§ Consignes de l'exercice
1. D'après l'extrait sur le Centre Gogol :
(a) Quel est le montant de la coupe de subventions décidée par la ville de Moscou ?
(b) En quelle année Kirill Serebrennikov a-t-il inauguré sa première saison au Centre Gogol ?
(c) À qui confie-t-il l'adaptation du film de Visconti ?
2. Dans l'extrait sur le Centre Gogol, modifiez le passage qui s'ouvre sur les mots « Pourtant, c’est bien » et se termine par « trilogie sur Moscou. » en y remplaçant « brio » par « éclat ».

Coupe franche dans les subventions
Le public, plutôt jeune, est au rendez-vous – salles combles et bouquets de fleurs jetés aux pieds des acteurs pendant les saluts. Un succès dont le théâtre pourrait se réjouir s’il n’était entaché par la coupe franche d’un million d’euros de subventions décidée cette année par la ville de Moscou à qui appartient le lieu, le privant de toute marge de manœuvre artistique. Voilà, semble-t-il, ce qu’il en coûte de vouloir faire les “Idiots” en toute indépendance. Désormais, la Ville se contente d’assumer les salaires des permanents et la location du site.
Pourtant, c’est bien avec ce spectacle des Idiots, adapté du film du même nom de Lars von Trier datant de 1999, que Kirill Serebrennikov a inauguré avec brio sa première saison, en 2012, au Centre Gogol. A la fois metteur en scène et réalisateur, Kirill Serebrennikov a voulu programmer trois spectacles adaptés de films phare des années 60, 70 et 90 qui fonctionneraient comme une trilogie sur Moscou.
“Je voulais montrer différentes figures de héros en fonction des époques et j’ai choisi Rocco et ses frères de Luchino Visconti, Tous les autres s’appellent Ali de R. W. Fassbinder et Les Idiots de Lars von Trier. Chaque spectacle étant monté et adapté par une équipe artistique différente.”
Il confie à son ami et réalisateur Alexey Mizgirev l’adaptation du film de Visconti et à un jeune metteur en scène lituanien, Vladislav Nastashev, celle de Fassbinder, se réservant le film de Lars von Trier, pur produit du Dogme 95, sorte de mode d’emploi filmique en quête d’une authenticité dans le processus du tournage.

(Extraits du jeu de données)
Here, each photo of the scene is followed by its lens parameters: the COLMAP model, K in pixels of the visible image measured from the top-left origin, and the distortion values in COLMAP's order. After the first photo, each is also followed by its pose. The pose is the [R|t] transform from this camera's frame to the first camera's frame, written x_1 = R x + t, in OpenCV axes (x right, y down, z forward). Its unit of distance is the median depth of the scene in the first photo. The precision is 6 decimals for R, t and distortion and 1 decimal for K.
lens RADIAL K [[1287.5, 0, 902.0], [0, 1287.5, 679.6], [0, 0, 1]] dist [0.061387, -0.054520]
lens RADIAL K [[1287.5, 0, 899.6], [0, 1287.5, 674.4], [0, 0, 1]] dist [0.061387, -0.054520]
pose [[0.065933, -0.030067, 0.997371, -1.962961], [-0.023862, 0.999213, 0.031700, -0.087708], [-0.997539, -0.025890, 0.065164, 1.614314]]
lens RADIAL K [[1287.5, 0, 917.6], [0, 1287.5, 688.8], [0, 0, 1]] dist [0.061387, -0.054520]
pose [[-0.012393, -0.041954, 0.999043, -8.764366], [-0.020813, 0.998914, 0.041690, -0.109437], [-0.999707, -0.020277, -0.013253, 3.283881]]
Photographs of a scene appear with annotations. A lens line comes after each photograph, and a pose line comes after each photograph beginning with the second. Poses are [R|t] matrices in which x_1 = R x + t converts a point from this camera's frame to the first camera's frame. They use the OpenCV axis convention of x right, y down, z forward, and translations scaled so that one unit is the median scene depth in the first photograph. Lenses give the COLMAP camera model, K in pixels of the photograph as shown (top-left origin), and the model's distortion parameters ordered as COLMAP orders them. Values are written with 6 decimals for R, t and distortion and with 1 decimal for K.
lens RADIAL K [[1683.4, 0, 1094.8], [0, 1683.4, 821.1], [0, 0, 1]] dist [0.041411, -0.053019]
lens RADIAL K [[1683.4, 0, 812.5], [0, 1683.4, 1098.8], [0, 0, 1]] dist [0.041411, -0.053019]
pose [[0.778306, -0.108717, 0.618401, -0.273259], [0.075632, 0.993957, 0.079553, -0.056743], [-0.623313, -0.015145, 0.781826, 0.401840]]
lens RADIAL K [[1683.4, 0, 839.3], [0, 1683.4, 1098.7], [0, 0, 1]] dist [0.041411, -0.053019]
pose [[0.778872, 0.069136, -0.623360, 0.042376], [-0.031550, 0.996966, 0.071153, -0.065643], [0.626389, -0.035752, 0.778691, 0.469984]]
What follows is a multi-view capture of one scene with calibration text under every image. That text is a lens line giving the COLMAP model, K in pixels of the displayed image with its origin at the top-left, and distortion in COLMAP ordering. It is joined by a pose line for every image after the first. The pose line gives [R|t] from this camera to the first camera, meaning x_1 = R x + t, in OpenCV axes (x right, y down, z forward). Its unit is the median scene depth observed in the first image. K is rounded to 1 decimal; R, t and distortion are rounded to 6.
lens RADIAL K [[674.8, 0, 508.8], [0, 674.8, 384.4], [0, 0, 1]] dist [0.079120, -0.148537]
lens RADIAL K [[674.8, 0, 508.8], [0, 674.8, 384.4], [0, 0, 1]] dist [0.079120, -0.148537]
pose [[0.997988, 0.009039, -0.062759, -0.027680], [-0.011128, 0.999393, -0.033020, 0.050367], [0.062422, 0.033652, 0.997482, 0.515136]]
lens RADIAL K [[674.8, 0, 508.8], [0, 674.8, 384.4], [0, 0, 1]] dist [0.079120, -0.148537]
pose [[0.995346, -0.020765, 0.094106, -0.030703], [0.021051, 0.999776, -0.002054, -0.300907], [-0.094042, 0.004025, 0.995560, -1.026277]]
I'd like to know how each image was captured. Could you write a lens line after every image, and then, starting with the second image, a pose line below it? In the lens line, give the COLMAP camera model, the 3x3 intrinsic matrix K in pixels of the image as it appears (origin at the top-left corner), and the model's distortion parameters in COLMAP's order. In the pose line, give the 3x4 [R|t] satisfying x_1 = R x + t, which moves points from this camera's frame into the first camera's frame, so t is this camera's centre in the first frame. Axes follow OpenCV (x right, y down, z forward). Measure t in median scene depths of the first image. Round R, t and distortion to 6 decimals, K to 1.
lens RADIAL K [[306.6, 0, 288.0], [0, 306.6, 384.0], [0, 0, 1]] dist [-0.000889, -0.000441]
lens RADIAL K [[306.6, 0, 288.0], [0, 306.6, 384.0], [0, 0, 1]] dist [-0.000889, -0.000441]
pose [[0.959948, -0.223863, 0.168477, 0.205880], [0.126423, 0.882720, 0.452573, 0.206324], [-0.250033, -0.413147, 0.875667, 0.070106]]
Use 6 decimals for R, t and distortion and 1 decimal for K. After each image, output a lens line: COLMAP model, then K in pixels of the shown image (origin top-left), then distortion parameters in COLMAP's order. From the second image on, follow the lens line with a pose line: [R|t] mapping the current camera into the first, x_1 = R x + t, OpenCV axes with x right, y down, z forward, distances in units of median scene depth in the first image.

§ Corrigé
1.
(a) Un million d'euros.
(b) En 2012.
(c) À son ami et réalisateur Alexey Mizgirev.

2.
Pourtant, c’est bien avec ce spectacle des Idiots, adapté du film du même nom de Lars von Trier datant de 1999, que Kirill Serebrennikov a inauguré avec éclat sa première saison, en 2012, au Centre Gogol. A la fois metteur en scène et réalisateur, Kirill Serebrennikov a voulu programmer trois spectacles adaptés de films phare des années 60, 70 et 90 qui fonctionneraient comme une trilogie sur Moscou.